Wasn't good for much this morning. Tried to write a poem with nothing in my mind at all. Campbell McGrath thinks of the poem as a jet engine, and it runs through fuel (raw material) quickly. I like this. It's handy for identifying those moments when the fuel lines are bone-dry. So I wrote about roadkill. It sounds nothing like me. Sometimes I wonder about the "one-a-day" approach to writing poems. I can't sound the way I want to sound every day. Those days, I'll write something to keep off the rust, but inevitably ratchet up tension- & ennui-wise because I feel like my voice is (for that day) gone. Thoughts on this?

Then I ran 11 miles along the Willamette. Only once did I get the "On your left!" call from a cyclist. I so loathe that call. I know you're on my left, Cyclist. I've been running since your grandpappy was jitterbugging on Armistice Day. But the day: gorgeous. 50 degrees and intermittent sun makes the miles something of a joy. It turns out that I can access this system of paths even from out here on River Road, which I've always considered removed from the town proper. Makes me wish I'd had my bike not stolen in New York; I could have done far less driving this year. Back home, in the shower, allergies struck. Foolishly rubbed my eyes, which clamped shut and blinded me for the duration. Shaving blind is an adventure, let me tell you; I had to peek around the sideburns.

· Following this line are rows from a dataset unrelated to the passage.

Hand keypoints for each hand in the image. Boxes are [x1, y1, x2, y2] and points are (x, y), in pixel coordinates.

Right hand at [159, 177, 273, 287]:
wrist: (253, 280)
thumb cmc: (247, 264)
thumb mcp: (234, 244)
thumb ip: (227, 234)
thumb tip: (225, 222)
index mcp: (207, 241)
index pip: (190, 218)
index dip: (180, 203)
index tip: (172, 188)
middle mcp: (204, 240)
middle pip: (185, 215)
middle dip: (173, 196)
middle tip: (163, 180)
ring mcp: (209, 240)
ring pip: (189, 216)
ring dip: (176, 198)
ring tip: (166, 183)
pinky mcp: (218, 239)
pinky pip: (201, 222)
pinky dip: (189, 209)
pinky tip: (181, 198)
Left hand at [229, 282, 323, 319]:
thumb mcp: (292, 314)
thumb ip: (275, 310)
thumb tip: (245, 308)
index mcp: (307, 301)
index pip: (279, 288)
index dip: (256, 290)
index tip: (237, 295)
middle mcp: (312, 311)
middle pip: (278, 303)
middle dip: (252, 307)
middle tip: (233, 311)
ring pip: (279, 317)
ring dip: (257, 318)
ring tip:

But the big news is that I've just finished my last academic paper for the foreseeable future. It compares the social & philosophical theories of Althusser (you're born into the ruling ideology and cannot escape it) and Gramsci (you can escape it if you foster the right kind of intellect in yourself and others; Marxism helps, nudge nudge). Its title is the title of this post. And that sentiment has ever rung true, but never quite as true as it does now. Mood: sorta lost.